**What to work on**
Look over the lines below. Report each one that includes the string "groups".
==== Exercise input ====
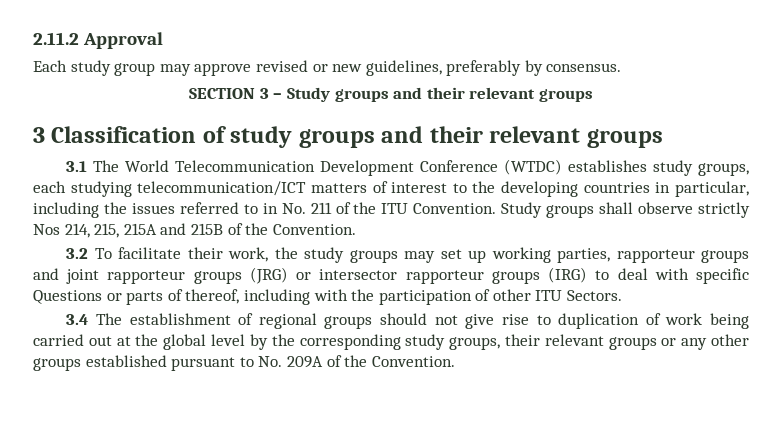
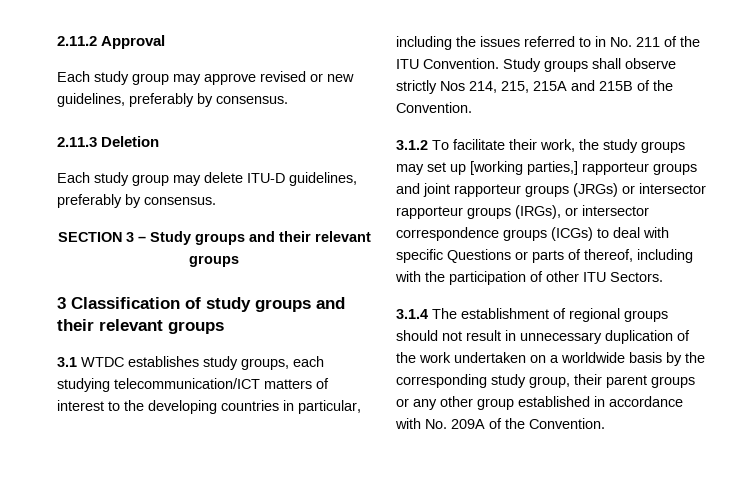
(622, 67) none -> [57,136,160,147] [57,172,357,186] [57,194,216,208] // 2.11.3 Deletion // Each study group may delete ITU-D guidelines, preferably by consensus.
[93,159,563,176] The World Telecommunication Development Conference (WTDC) -> [81,357,124,367] WTDC
[66,248,89,259] 3.2 -> [396,140,428,150] 3.1.2
[491,247,611,263] working parties, -> [470,161,578,175] [working parties,]
[249,267,288,284] (JRG) -> [573,183,618,197] (JRGs)
[548,267,588,283] (IRG) -> [515,205,649,219] [396,227,593,241] (IRGs), or intersector correspondence groups (ICGs)
[66,314,89,325] 3.4 -> [396,309,428,319] 3.1.4
[465,313,749,329] [33,334,246,350] give rise to duplication of work being carried out at the global level -> [466,330,690,344] [396,352,662,363] result in unnecessary duplication of the work undertaken on a worldwide basis
[449,334,604,350] groups, their relevant -> [529,374,647,388] group, their parent
[33,355,254,371] groups established pursuant to -> [477,396,683,410] [395,418,421,429] group established in accordance with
====
**Written solution**
[548,267,588,283] (IRG) -> [515,205,649,219] [396,227,593,241] (IRGs), or intersector correspondence groups (ICGs)
[449,334,604,350] groups, their relevant -> [529,374,647,388] group, their parent
[33,355,254,371] groups established pursuant to -> [477,396,683,410] [395,418,421,429] group established in accordance with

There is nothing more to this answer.